Doyle Armbrust, viola player in the Spektral Quartet, said his group also has admired her idiomatic blend. This ensemble’s approach is equally atypical. It has presented a mix of new works and familiar Baroque pieces to audiences in creative ways. Last year, the quartet commissioned Holter and other composers to write short pieces that were released as ring tones.

“It’s difficult to try to encapsulate what Julia does in a sentence or two,” Armbrust said. “Calling her an ‘avant-popist’ is kind of reductive, doesn’t really capture it, and that’s the same with us.”

Temple’s music also eludes simple categorization and avoids much of the assumptions about contemporary classical composition. She was a graduate student at Michigan, where she met Holter and Spektral violinist Austin Wulliman. Temple now lives in Chicago and is completing her doctorate of musical arts at Northwestern University. She infuses this training with a deep knowledge of popular idioms, just like her conversation, which veers from Antonin Dvorak and Claude Debussy to Dolly Parton and the Beach Boys.

“You can look at (pop music) in more depth and find emotionally serious, conceptually serious, musically serious things in it,” Temple said. “I don’t feel like I’m somebody who lives in contemporary-classical-music land who is borrowing things from this outside thing called pop music. I listen to it, and it’s part of my mental landscape.”

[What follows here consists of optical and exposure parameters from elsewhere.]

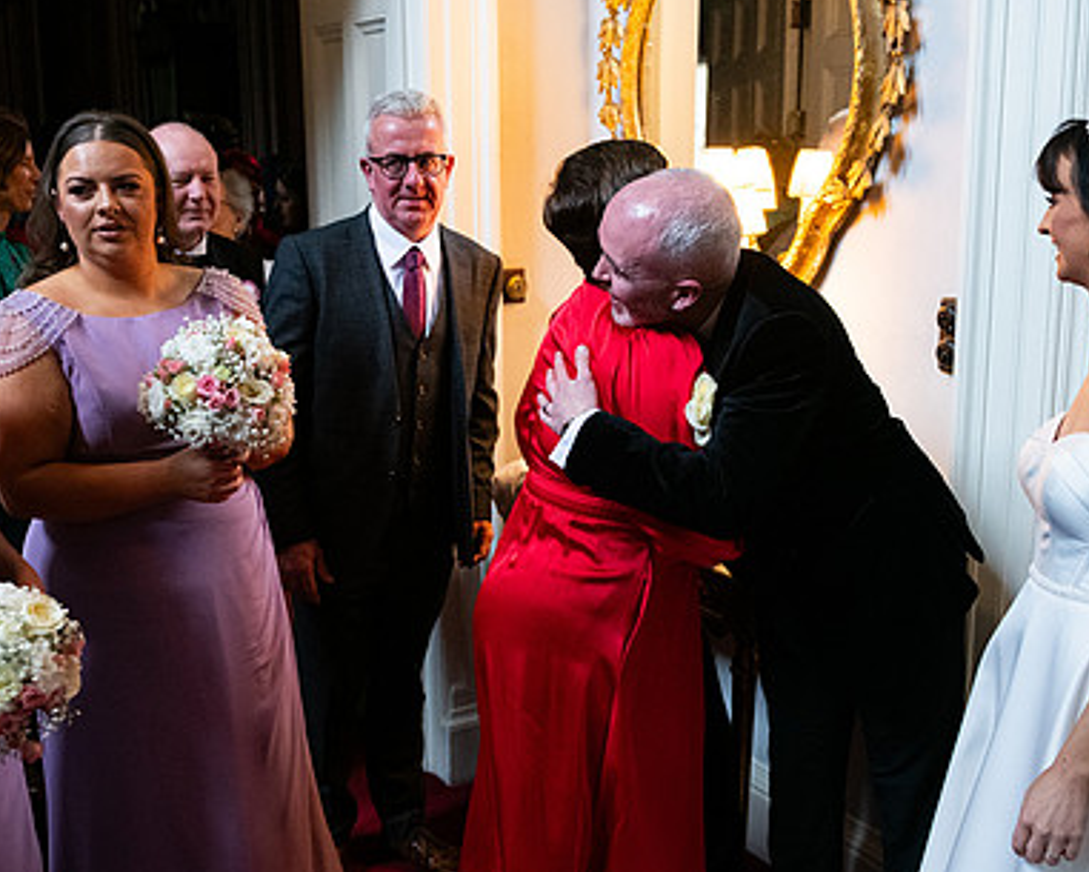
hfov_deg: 45.7
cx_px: 600
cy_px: 416
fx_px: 1290
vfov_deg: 37.3
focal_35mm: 40
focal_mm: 28
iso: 1600
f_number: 3.5
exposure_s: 1/160
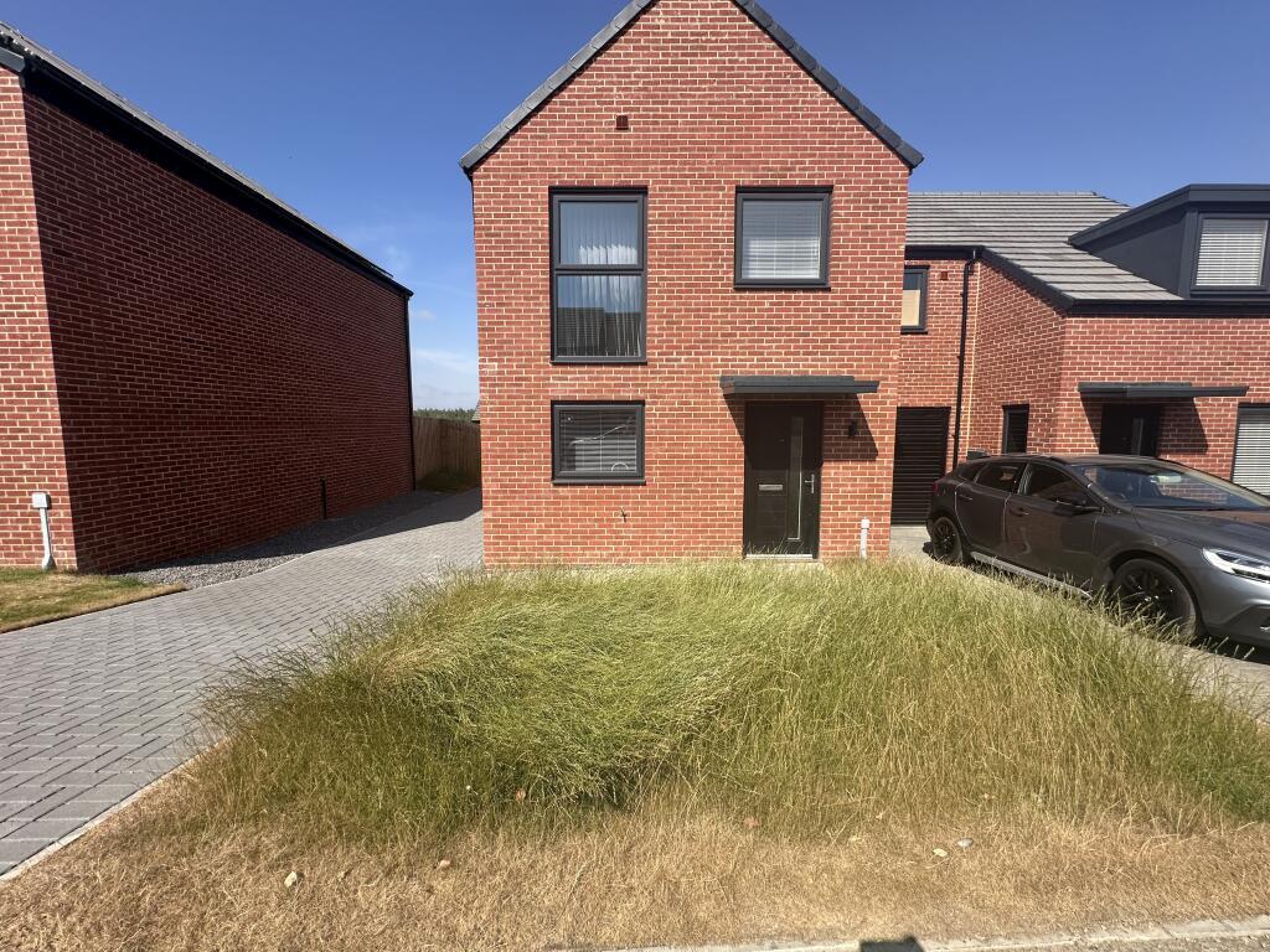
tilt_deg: -6.2
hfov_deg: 102.1
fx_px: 514
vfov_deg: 85.7
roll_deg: -0.5
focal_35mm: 14
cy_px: 476
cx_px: 635
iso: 50
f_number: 2.2
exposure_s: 1/1795
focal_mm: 2.22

For “Behind the Wallpaper,” Temple preferred a sympathetic vocalist with a subtle delivery, which is why she wanted Holter’s unadorned mezzo-soprano rather than a dramatic opera-trained singer. The score seems sparse, but there are unusual twists to its underlying harmonic language. Different meanings can also be read into the imaginative story, which connects to Temple’s own transgender experience.

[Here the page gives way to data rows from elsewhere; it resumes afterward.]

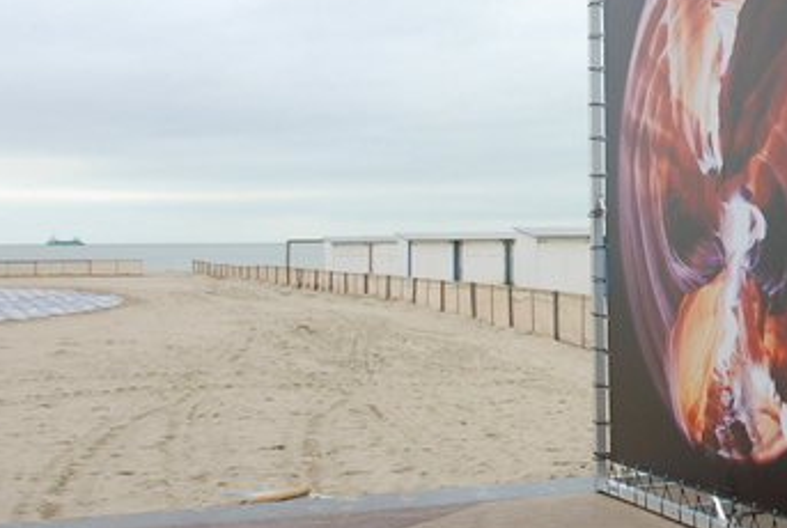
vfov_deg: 21.4
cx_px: 753
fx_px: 1380
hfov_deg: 30.0
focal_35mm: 63
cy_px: 112
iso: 320
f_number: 7.1
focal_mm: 20
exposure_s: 1/200
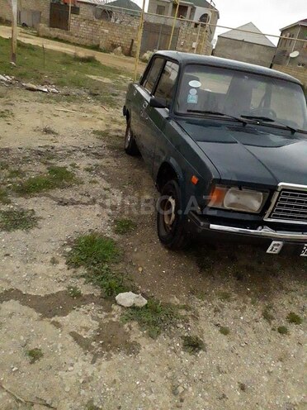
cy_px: 205
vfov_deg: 65.3
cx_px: 154
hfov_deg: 51.4
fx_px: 319
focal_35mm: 27
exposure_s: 1/11765
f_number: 1.9
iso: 800
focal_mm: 3.6
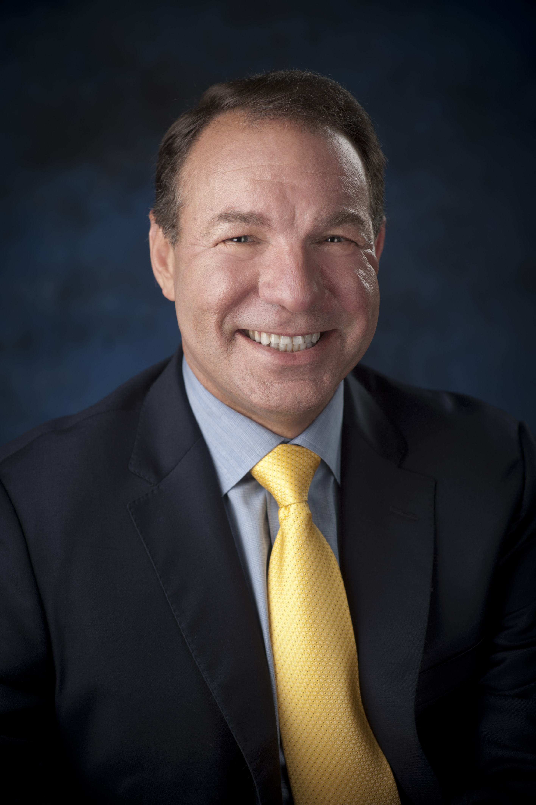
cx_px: 268
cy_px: 402
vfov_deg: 23.9
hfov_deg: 16.1
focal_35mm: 85
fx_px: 1901
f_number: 4
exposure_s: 1/160
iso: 100
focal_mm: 85
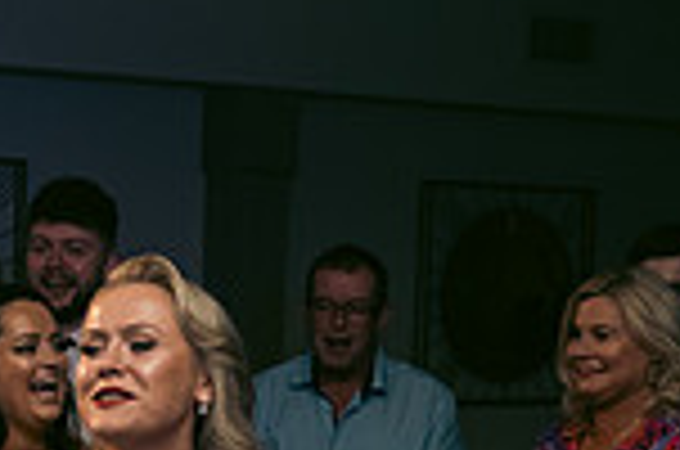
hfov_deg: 19.4
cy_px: 641
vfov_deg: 12.6
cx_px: 108
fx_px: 1960
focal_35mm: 104
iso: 800
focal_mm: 27
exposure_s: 1/160
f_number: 3.5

“Being a trans person and going through reconfiguring aspects of my social presentation, appearance and (the) way I conceive of myself has made me very aware of the artifice involved in how people represent themselves visually and bodily,” Temple said. “A lot of queer art is too heavy-handed or self-aggrandizing. I wanted to deal with it more obliquely.”

Armbrust added that as a nonconformist classical musician, he can identify with some of that perspective.

“What Alex is trying to get at is (that) going through something so transformational may put you outside of society,” Armbrust said. “But you don’t end up just by yourself.”

When: 7 and 9:30 p.m. Thursday

Where: Constellation, 3111 N. Western Ave.